• [Seçilen Metin]:
******************************

Cesur Olmak Üzerine
Cesur olmalı hayatta.
Fiziksel anlamda değil bu söylediğim sadece. Ruhsal olarak da cesur olmalı. Yeteneklerinin farkında olmalı insan. Hatta bir listesini yapmalı yeteneklerinin. Gerçekten iyi olduğu konuların. Üzerine emek harcamalı. Geliştirmeli, büyütmeli onları. Yeri ve zamanı geldiğinde de, ki bu her an olabilir, cesur olmalı o özelliklerini, yeteneklerini gösterirken/kullanırken. Arkada saklanmamalı. Beklememeli birilerinin kendisine ne yapması gerektiğini söylemesini. Kendisi ortaya çıkmalı ve yapmalı gerekeni. Yani, hayatının direksiyonunu eline almalı, akışına bırakmak yerine.
Hayatının kontrolünü eline almalı insan. ‘Yapacak birşey yok’ dememeli mesela. Cesur olmalı kendi hayatı konusunda da. Atacağı adımları atarken biraz cesur adımlar atabilmeli. Başkalarından adım beklemeden, kendisi atmalı adımlarını. Zaman dediğin zaten bugünden, hatta ‘şimdi’den ibaret değil mi? İnsanın ‘şimdi’den başka kaybedecek nesi olabilir ki? Parası mı? Her zaman kazanılır para halbuki. Ama zaman öyle değil. Zaman gelmiyor geri. Geçmişe dönüp de hatasını düzeltebilen tanıyor musunuz?

******************************

• [Gösterilen Kayıtlar]:
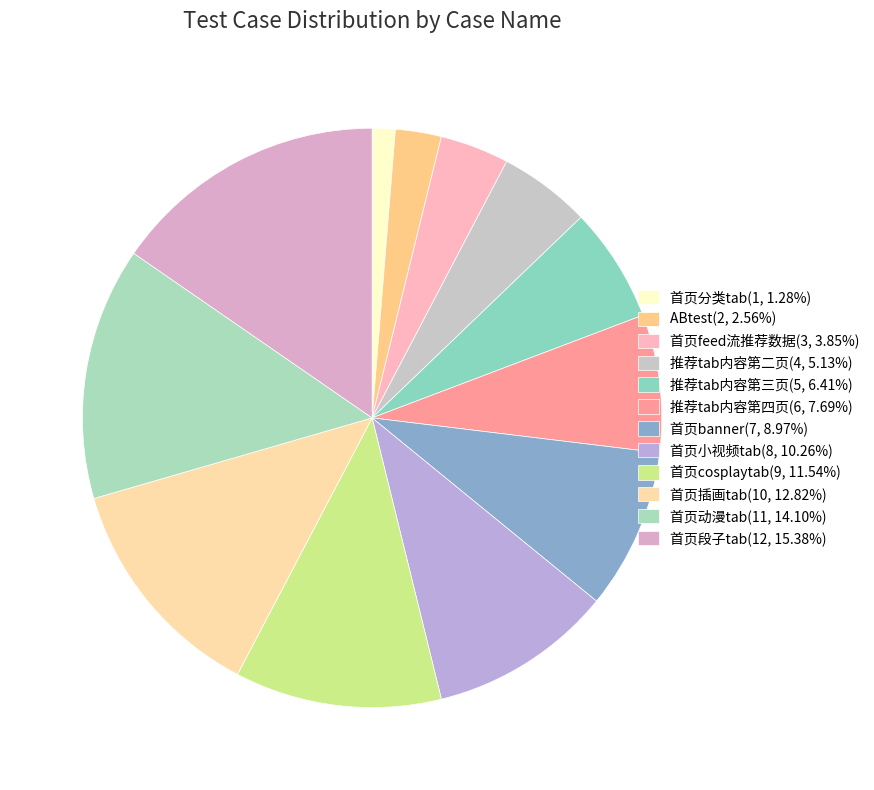

Is it true that 首页cosplaytab is 12% of the pie?

True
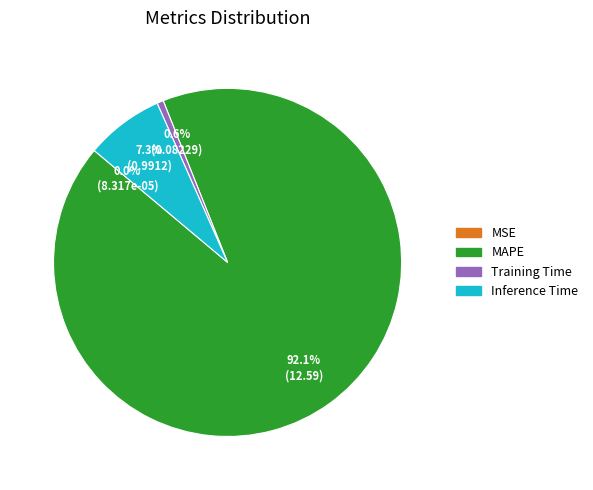

How much of the chart is everything except Inference Time?

92.7%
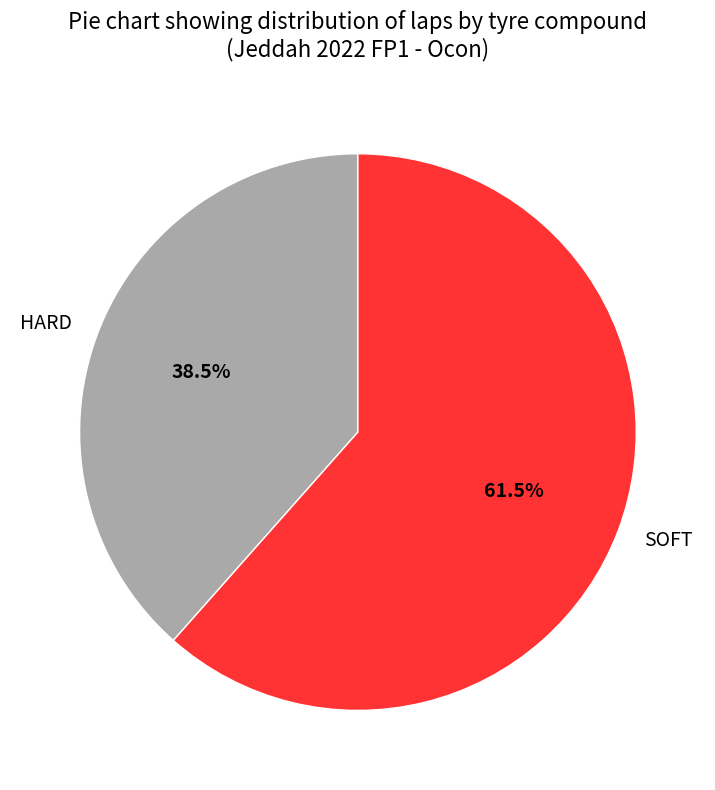

To the nearest percent, what is the combined percentage of HARD and SOFT?

100%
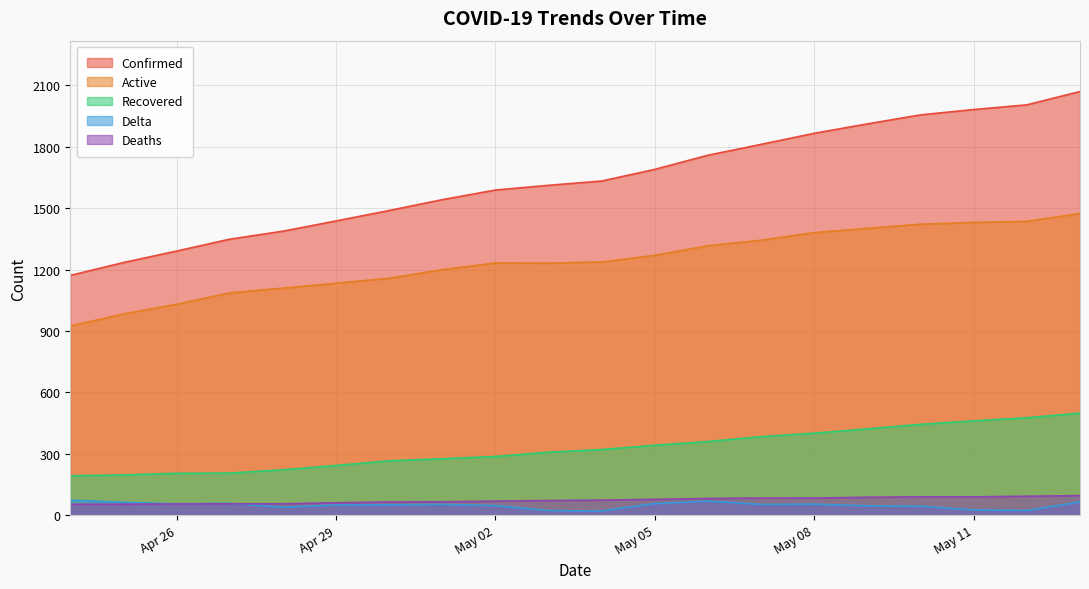

What is the difference between the maximum and minimum values in the Recovered series?

306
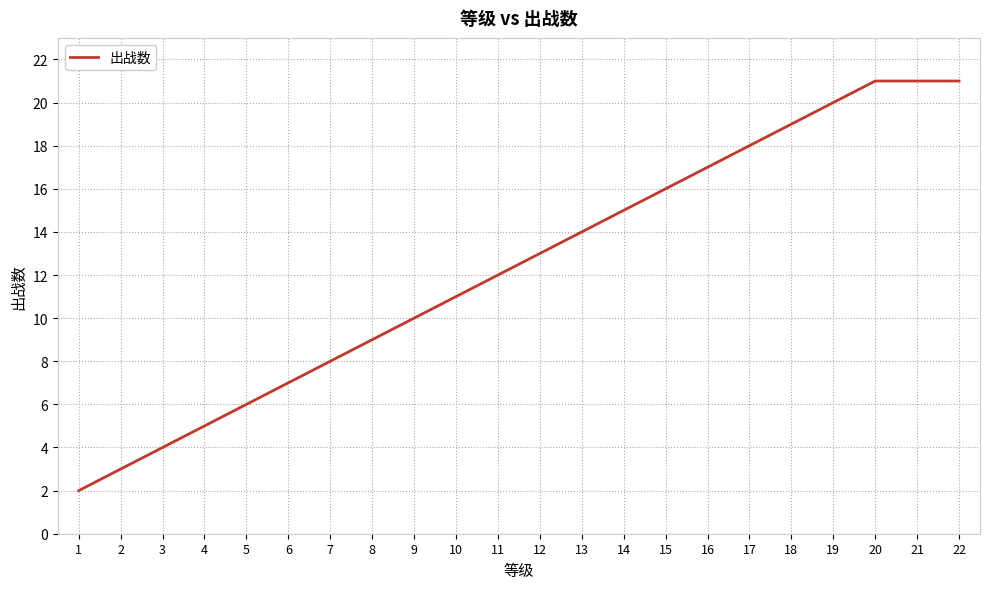

What is the change in value from 10 to 17?

+7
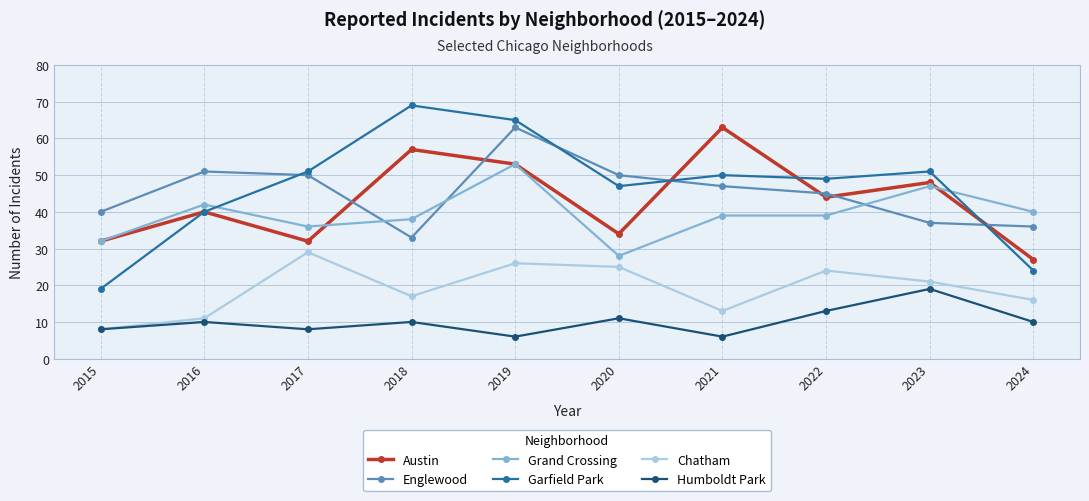

Which series has the widest spread of values?

Garfield Park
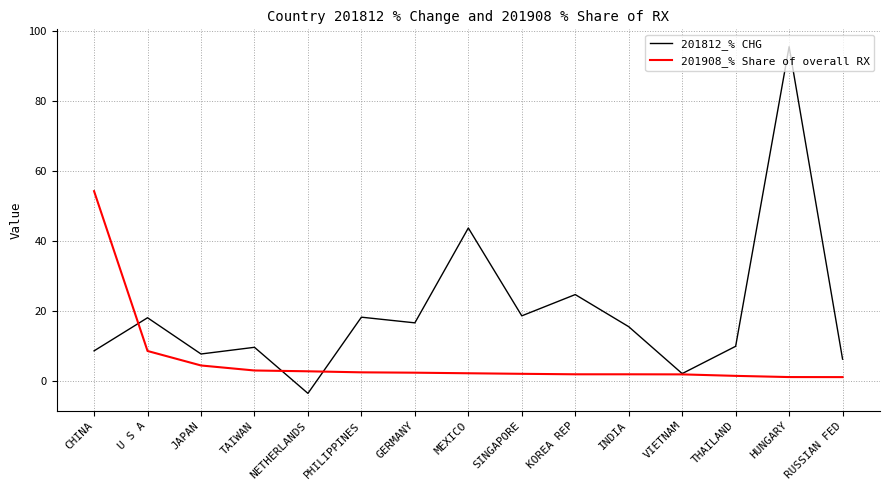

At which label is 201908_% Share of overall RX closest to 27?

U S A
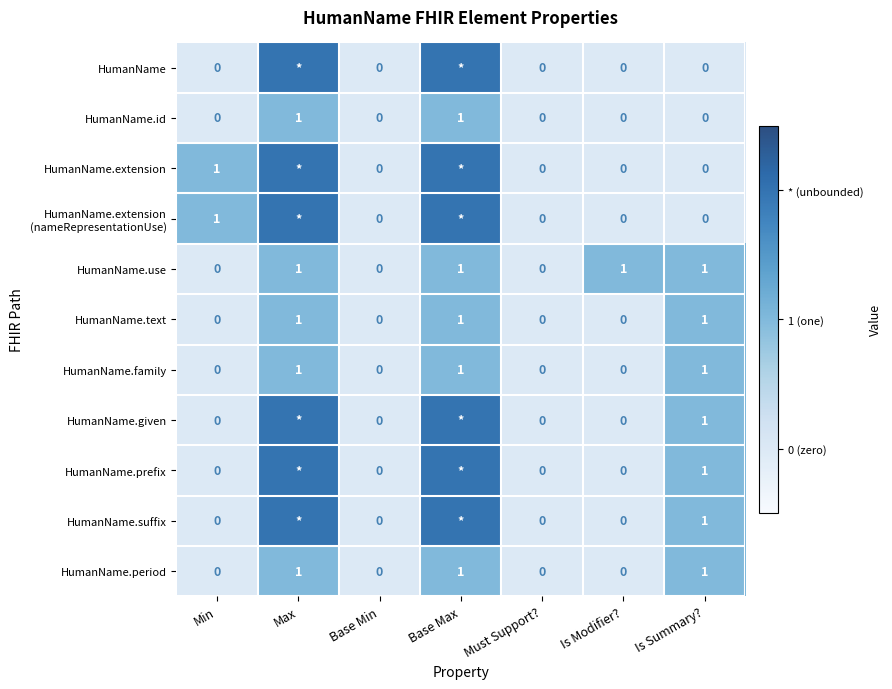

Is the value of HumanName.period at Base Max greater than the value of HumanName.given at Must Support??

Yes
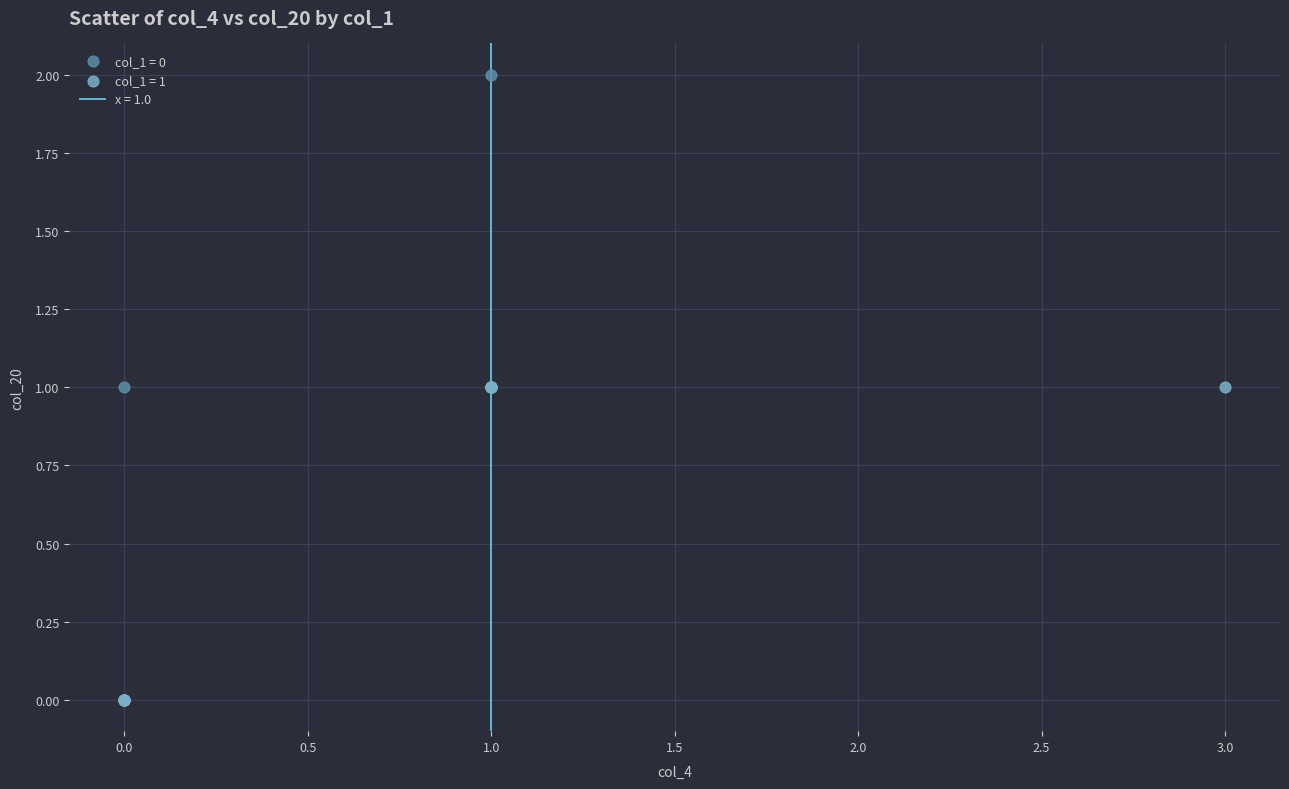

Which series reaches the maximum Y coordinate?

col_1 = 0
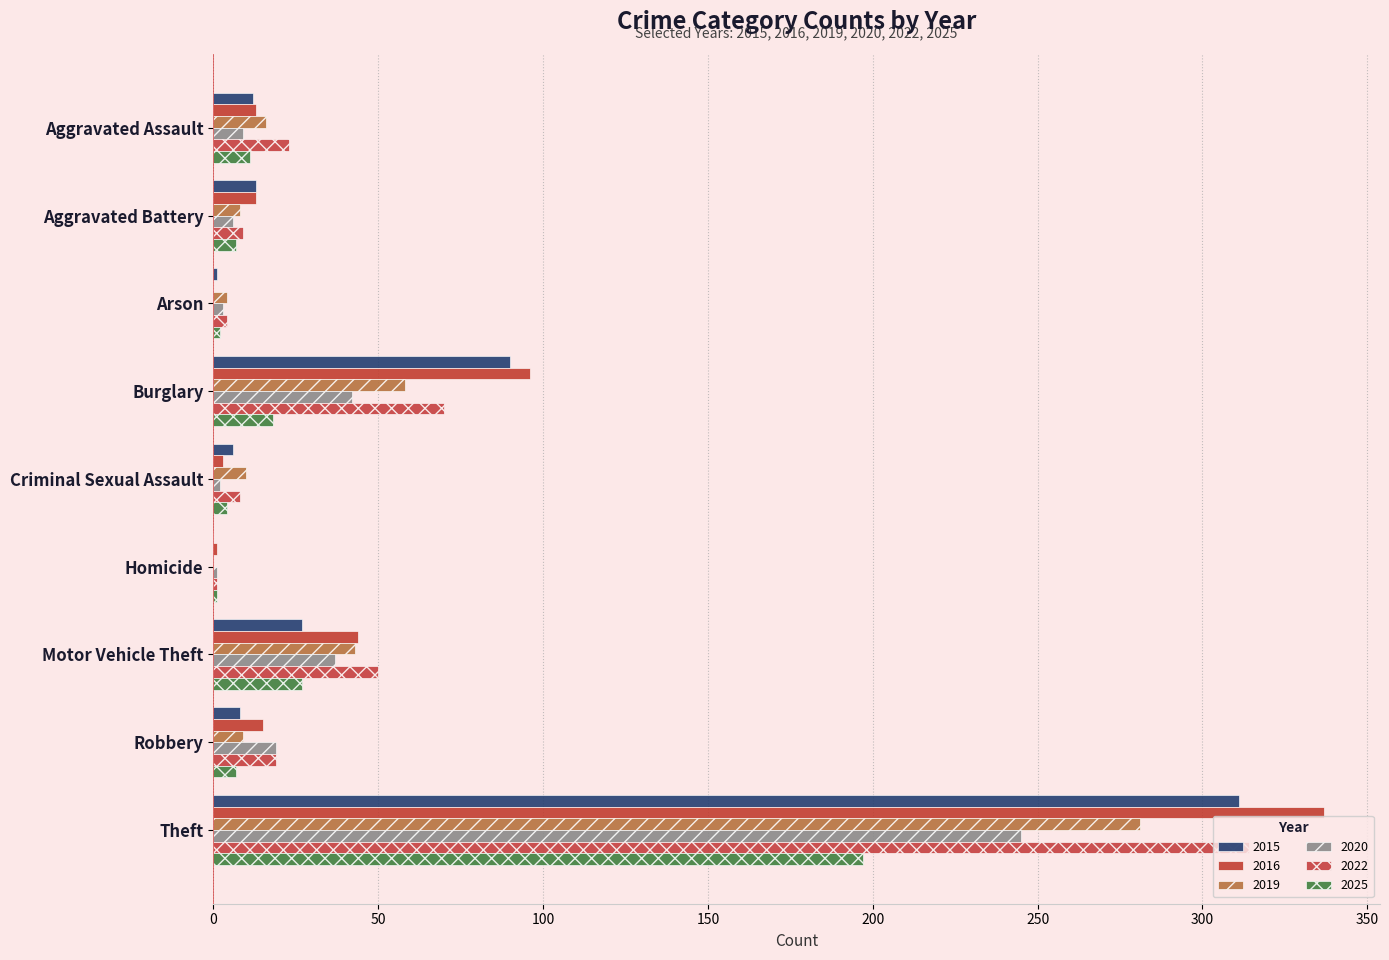

Reading left to right, what are all the values shown in this chart?

2020: Aggravated Assault=9	Aggravated Battery=6	Arson=3	Burglary=42	Criminal Sexual Assault=2	Homicide=1	Motor Vehicle Theft=37	Robbery=19	Theft=245
2022: Aggravated Assault=23	Aggravated Battery=9	Arson=4	Burglary=70	Criminal Sexual Assault=8	Homicide=1	Motor Vehicle Theft=50	Robbery=19	Theft=314
2025: Aggravated Assault=11	Aggravated Battery=7	Arson=2	Burglary=18	Criminal Sexual Assault=4	Homicide=1	Motor Vehicle Theft=27	Robbery=7	Theft=197
2016: Aggravated Assault=13	Aggravated Battery=13	Arson=0	Burglary=96	Criminal Sexual Assault=3	Homicide=1	Motor Vehicle Theft=44	Robbery=15	Theft=337
2015: Aggravated Assault=12	Aggravated Battery=13	Arson=1	Burglary=90	Criminal Sexual Assault=6	Homicide=0	Motor Vehicle Theft=27	Robbery=8	Theft=311
2019: Aggravated Assault=16	Aggravated Battery=8	Arson=4	Burglary=58	Criminal Sexual Assault=10	Homicide=0	Motor Vehicle Theft=43	Robbery=9	Theft=281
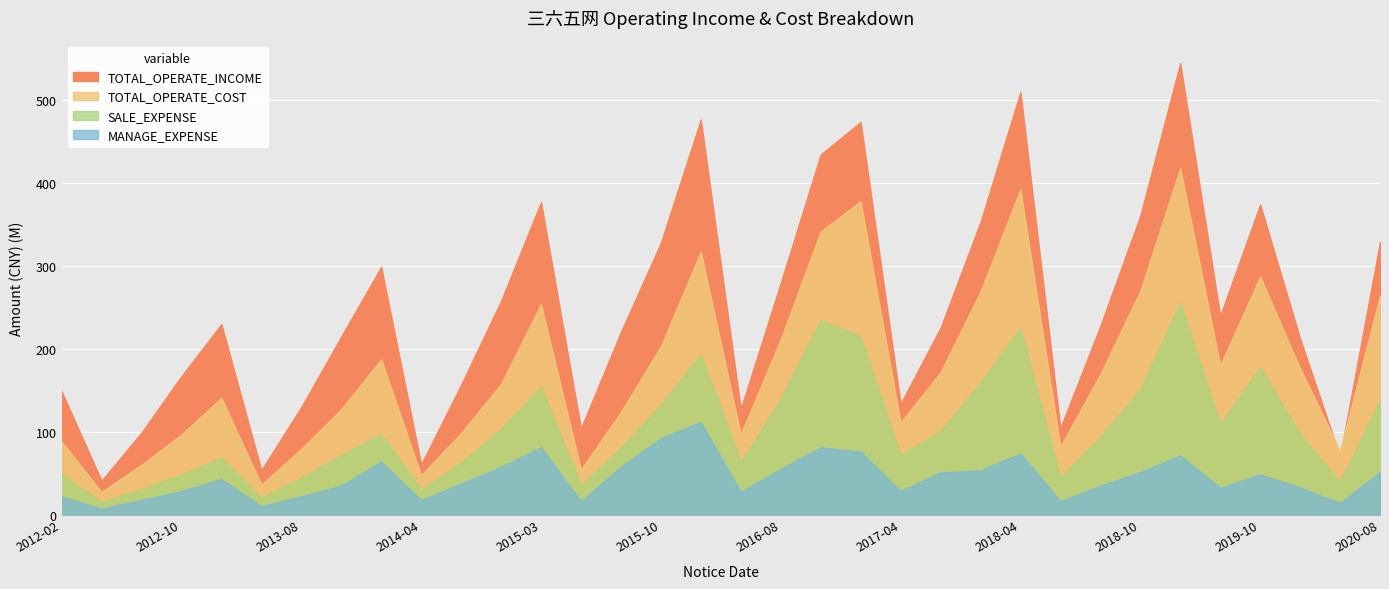

Count the number of categories in the chart.

34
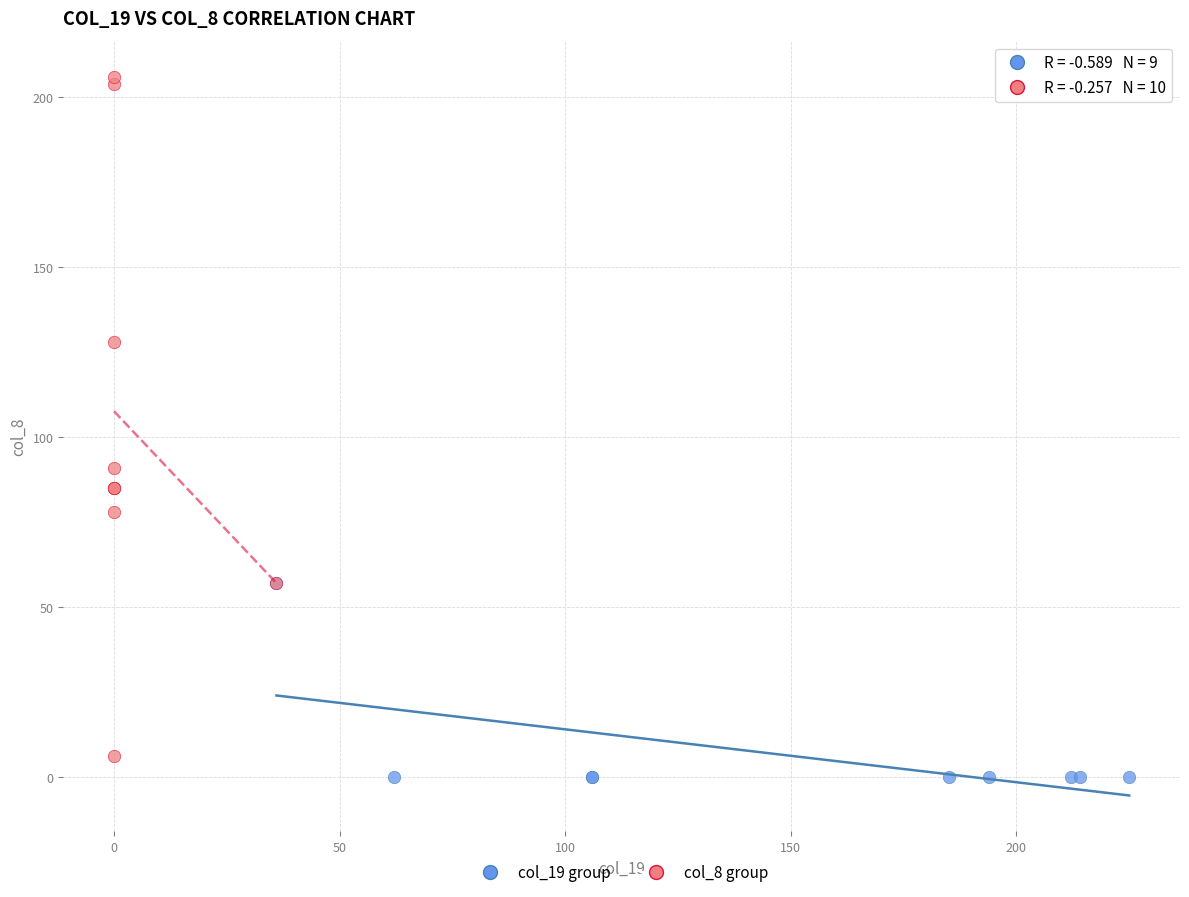

Which series reaches the maximum Y coordinate?

col_8 group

******************************

• [Alıştırma Yönergeleri]:
1) Cesur olmak üzerine metne göre insan neden zamanı paradan daha değerli saymalıdır? Bir ila üç cümleyle açıklayın.
2) Kayıtlarda "To the nearest" ifadesini içeren satırdan "Garfield Park" ifadesini içeren satıra kadar, iki uç satır da dahil, bütün satırları harfi harfine yeniden yazın. Resimleri cevaba almayın.
Metin ile kayıtlar birbirinden bağımsızdır.

• [Cevap Listesi]:
1) Metne göre para her zaman yeniden kazanılabilir, ama zaman geri gelmez. Kimse geçmişe dönüp hatasını düzeltemeyeceği için insanın "şimdi"den başka kaybedecek bir şeyi yoktur.

2)
To the nearest percent, what is the combined percentage of HARD and SOFT?

100%

What is the difference between the maximum and minimum values in the Recovered series?

306

What is the change in value from 10 to 17?

+7

Which series has the widest spread of values?

Garfield Park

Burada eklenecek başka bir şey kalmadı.